* **PREGUNTAS POR RESPONDER**
a. Indique si cada afirmación concuerda con el texto sobre las jornadas Subjetividades Bicentenarias y justifique su respuesta con las palabras del texto citadas literalmente: (i) la Independencia llegó seis años después de la Revolución de Mayo; (ii) las jornadas se llaman «Así no hay subjetividad que aguante»; (iii) la palabra con que se recibe al recién llegado es solo un sonido.
b. Continúe el texto sobre las jornadas Subjetividades Bicentenarias a partir de su última oración.

───── FRAGMENTO SELECCIONADO ─────

Y nuevamente la Plaza, blanca de pañuelos, zapatitos gastados de girar y girar, tanguito en Francia y Charly escribiendo Alicia en el País.

Tuvimos antídotos que nos rescataron de tanta muerte. Hubo Madres, Abuelas, un Nunca Más, APDH, MEDH, H.I.J.O.S, Pérez Esquivel, Alfonsín y el primer Juicio, un discurso en la Sociedad Rural… Pero luego otro retroceso.

Punto Final, Obediencia Debida.

Así no hay subjetividad que aguante, podrían llamarse estas jornadas. Pero no, se llaman Subjetividades Bicentenarias.

¿Por qué? Porque luego de tanta ida y vuelta, tanto sí pero no, tanta sangre derramada, algo se relanzó. Nuevamente la espiral de la historia nos permitió ver con claridad que psique y sociedad son indisolubles (al mejor estilo Castoriadis) y que es con la fuerza de las pasiones alegres con las que transformamos el mundo (dirá Carpintero).

Porque fueron esas pasiones las que sostuvieron los sueños de San Martín, Belgrano, Moreno, los revolucionarios de Mayo. De hecho, hay una singularidad en nuestra historia como nación: festejamos el cumpleaños de la patria conmemorando la Revolución de Mayo. Es la Revolución la que nos convoca al festejo. La Independencia, lo sabemos, tardó seis años más en llegar. Y quizás toda aquella fuerza puesta en la lucha por hacerla posible es la que nos interpela hasta el día de hoy.

Los sueños que se amasaban en aquellos primeros días de la patria, se parecen (haciendo una analogía) a las pinceladas que van dando los padres a medida que llega el momento en que los nuevos, asoman a este mundo.

Hemos dicho más de una vez que el cachorro humano llega a un mundo ya hecho, y ese otro humano que lo recibe es quien tiene la tarea de inscribirlo en el orden de la cultura Y lo recibe con lo que nos hace humanos: la palabra. Una palabra que es más que un fonema, un sonido, un aullido en la noche. Es un sentido que baña al recién llegado y lo inscribe con la fuerza suficiente como para  sujetarlo a la cultura y el anhelo suficiente de libertad como para que – a medida que se apropie de las herramientas que ella le brinde – la interpele, la interrogue y la modifique.

───── REGISTROS PROPORCIONADOS ─────

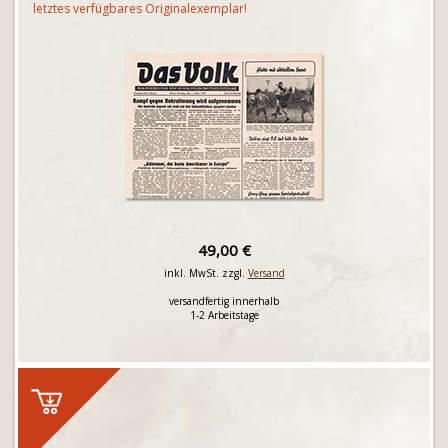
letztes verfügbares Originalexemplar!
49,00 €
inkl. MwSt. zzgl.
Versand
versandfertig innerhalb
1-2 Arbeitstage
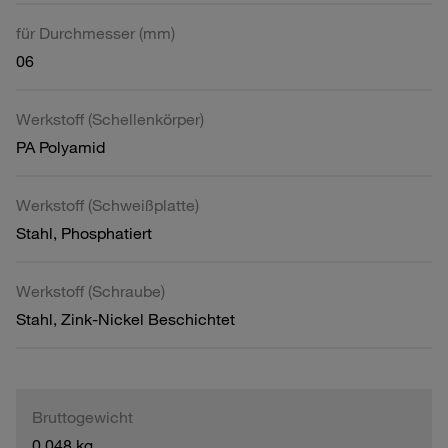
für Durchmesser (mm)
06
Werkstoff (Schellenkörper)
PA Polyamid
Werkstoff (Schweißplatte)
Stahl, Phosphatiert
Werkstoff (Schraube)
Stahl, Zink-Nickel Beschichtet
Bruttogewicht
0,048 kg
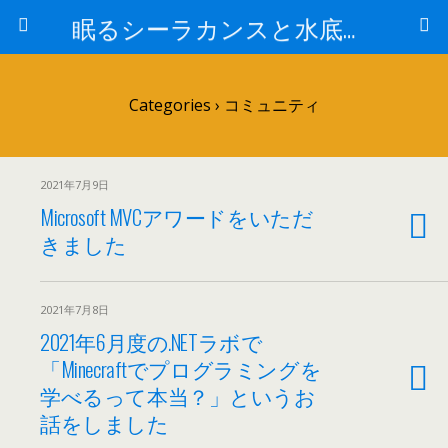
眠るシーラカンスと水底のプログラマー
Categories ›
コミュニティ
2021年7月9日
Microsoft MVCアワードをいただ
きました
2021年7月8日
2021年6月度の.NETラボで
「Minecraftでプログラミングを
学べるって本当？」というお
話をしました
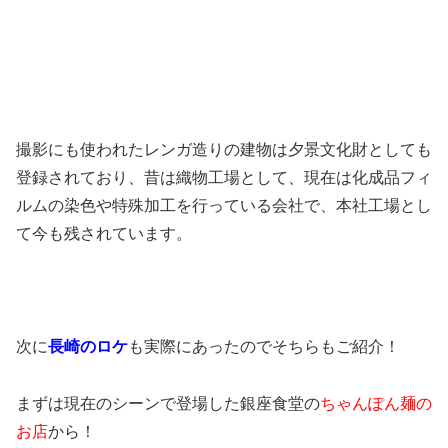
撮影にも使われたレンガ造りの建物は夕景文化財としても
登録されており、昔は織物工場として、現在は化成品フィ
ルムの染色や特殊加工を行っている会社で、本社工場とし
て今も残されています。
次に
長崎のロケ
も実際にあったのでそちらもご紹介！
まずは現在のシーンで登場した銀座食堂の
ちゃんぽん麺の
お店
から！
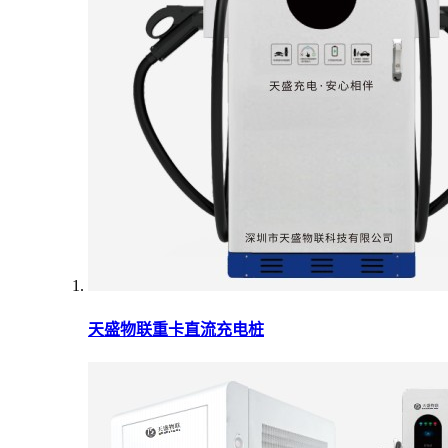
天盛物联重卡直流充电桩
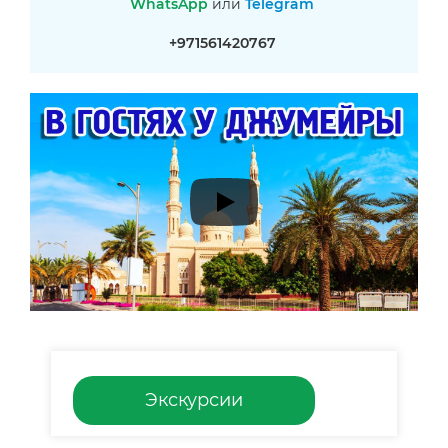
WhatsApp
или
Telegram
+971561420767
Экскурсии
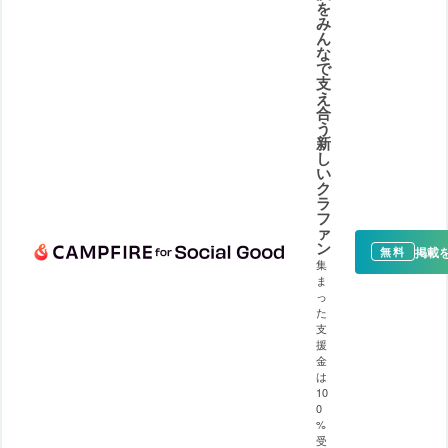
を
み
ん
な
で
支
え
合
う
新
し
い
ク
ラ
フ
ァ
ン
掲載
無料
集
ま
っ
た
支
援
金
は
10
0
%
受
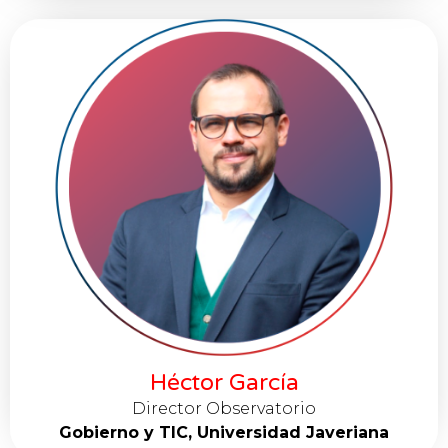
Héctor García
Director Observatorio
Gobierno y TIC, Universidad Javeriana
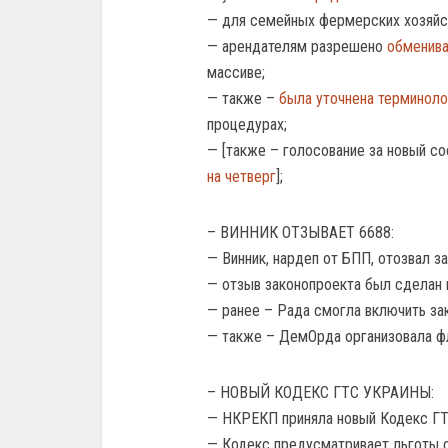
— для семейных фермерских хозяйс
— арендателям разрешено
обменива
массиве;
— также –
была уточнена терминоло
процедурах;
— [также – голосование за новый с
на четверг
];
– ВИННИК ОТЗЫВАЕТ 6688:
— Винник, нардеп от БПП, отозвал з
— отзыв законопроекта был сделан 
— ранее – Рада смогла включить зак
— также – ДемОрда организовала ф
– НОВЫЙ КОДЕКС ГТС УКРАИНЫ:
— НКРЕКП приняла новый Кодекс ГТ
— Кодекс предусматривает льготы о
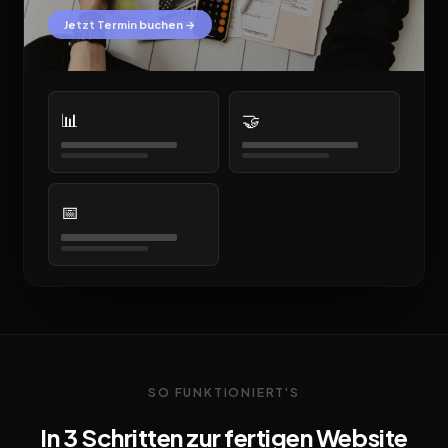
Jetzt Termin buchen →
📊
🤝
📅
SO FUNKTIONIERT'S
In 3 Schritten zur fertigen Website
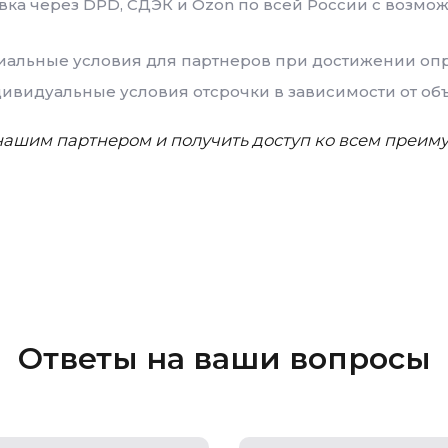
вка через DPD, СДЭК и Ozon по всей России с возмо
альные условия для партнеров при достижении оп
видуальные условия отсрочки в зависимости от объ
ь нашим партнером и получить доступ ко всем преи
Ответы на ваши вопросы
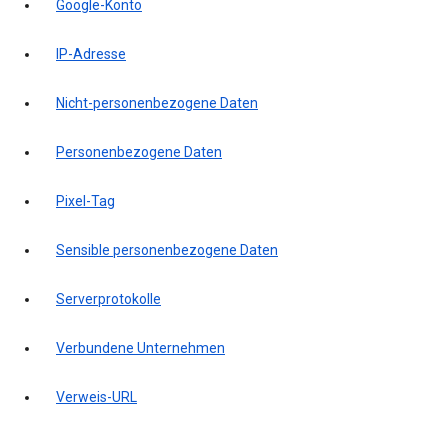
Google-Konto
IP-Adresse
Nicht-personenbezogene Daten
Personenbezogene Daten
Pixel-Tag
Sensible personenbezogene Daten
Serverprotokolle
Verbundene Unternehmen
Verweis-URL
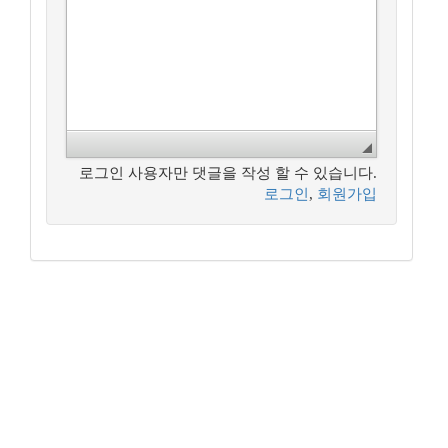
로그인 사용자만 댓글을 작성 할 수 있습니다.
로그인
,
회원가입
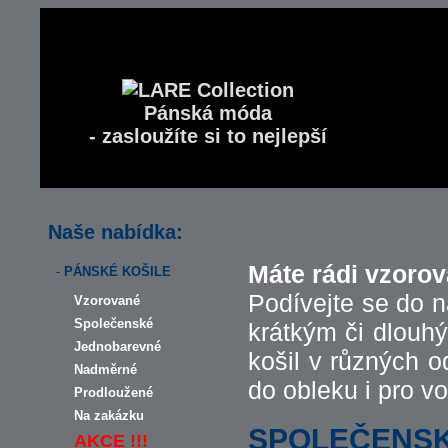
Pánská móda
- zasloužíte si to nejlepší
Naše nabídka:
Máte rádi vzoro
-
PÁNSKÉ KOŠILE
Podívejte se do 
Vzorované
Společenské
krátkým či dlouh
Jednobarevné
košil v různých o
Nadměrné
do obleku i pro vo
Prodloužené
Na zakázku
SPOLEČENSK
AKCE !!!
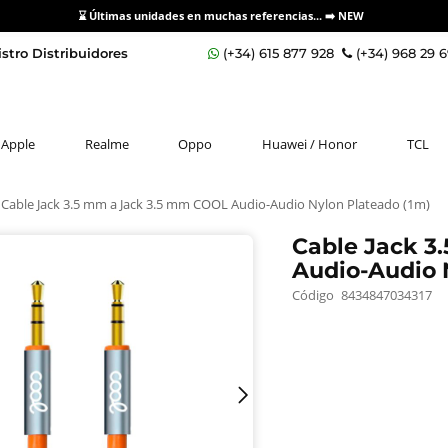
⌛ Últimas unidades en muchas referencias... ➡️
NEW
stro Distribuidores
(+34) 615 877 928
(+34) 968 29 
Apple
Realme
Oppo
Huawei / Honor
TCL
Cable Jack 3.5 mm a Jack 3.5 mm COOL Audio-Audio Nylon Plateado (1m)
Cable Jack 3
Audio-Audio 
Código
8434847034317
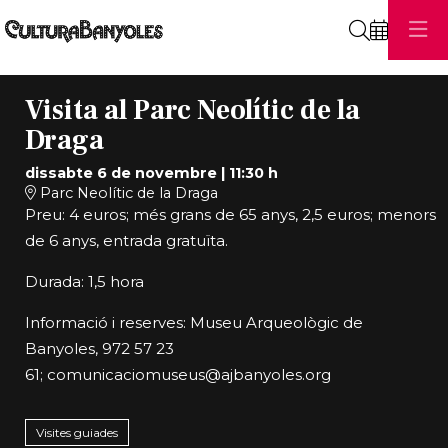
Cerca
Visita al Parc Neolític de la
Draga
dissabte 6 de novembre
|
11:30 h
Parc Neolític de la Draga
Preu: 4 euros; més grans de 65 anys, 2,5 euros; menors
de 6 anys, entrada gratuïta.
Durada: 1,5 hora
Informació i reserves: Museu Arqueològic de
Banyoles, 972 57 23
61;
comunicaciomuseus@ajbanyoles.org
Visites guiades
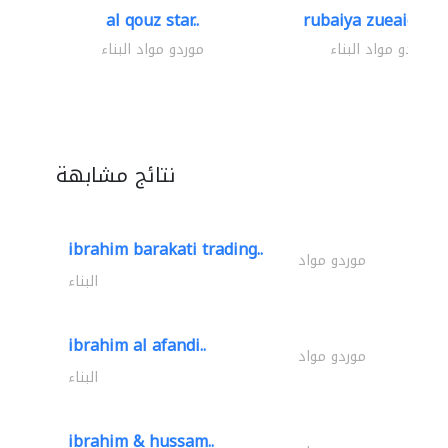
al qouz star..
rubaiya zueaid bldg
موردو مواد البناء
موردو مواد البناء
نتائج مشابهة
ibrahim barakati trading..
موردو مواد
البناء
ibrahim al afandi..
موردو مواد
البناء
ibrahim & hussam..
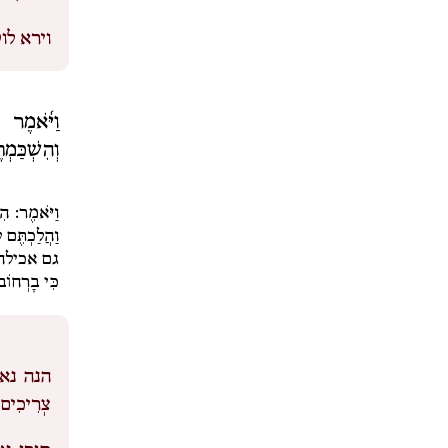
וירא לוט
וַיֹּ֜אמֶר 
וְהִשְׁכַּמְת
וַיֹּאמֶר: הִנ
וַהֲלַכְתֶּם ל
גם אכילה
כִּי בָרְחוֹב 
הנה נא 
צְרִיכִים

─────

* **TAREAS RESUELTAS**
a.
(i) Sí: «La Independencia, lo sabemos, tardó seis años más en llegar.»
(ii) No: «Pero no, se llaman Subjetividades Bicentenarias.»
(iii) No: «Una palabra que es más que un fonema, un sonido, un aullido en la noche.»

b.
Y así, entrelazando los tres registros (real, simbólico, imaginario) se inicia la narrativa humana. Esa que nos permite en algún momento de nuestra existencia, decir “Yo”.

Dice Eduardo Galeano: “Hace unos 300 mil años, la mujer y el hombre se dijeron las primeras palabras y creyeron que podían entenderse. Y en eso estamos, todavía: queriendo ser dos, muertos de miedo, muertos de frío, buscando palabras...”

Es por eso que hoy, aquí, en estas Jornadas Nacionales que llevaremos adelante con lo mejor que tenemos pretendemos continuar la tarea interminable a la que nos invita el análisis y así tejer nuevos lazos que reciban a las nuevas generaciones en un mundo donde las significaciones imaginarias sociales estén compuestas de representaciones más inclusivas y respetuosas de la condición humana. Uno de los caminos es ubicar en el centro del pensamiento crítico a los Derechos Humanos como eje gravitacional que invite a la convergencia de los grandes temas de nuestra disciplina.

Porque de eso se trata Subjetividades Bicentenarias: de no olvidar que más allá de la construcción del aparato psíquico, está la producción de subjetividad. Y que ella es esencialmente histórica y social. Ella es quien le da el color a las producciones humanas y permite eso que llamamos progresión de la cultura.

Estamos sostenidos en una premisa fundamental: no somos ilusos, no somos ingenuos. Transitamos por la senda de un sentir singularísimo que se ha convertido en nuestro camino al mismo tiempo que en nuestro horizonte. Lo hacemos con determinación y fortaleza. Sabemos que además biología, estamos hechos de sueños. Y fundamentalmente hemos decidido no renunciar a la convicción de la esperanza. Perseverar en ella, nos humaniza. Es por ello que no olvidamos cuando Silvia Bleichmar nos dice que – “la esperanza, como el amor, siempre está presta a encontrar nuevos objetos en los cuales realizarse, a los cuales ceder la posibilidad frustrada de los proyectos anteriores”.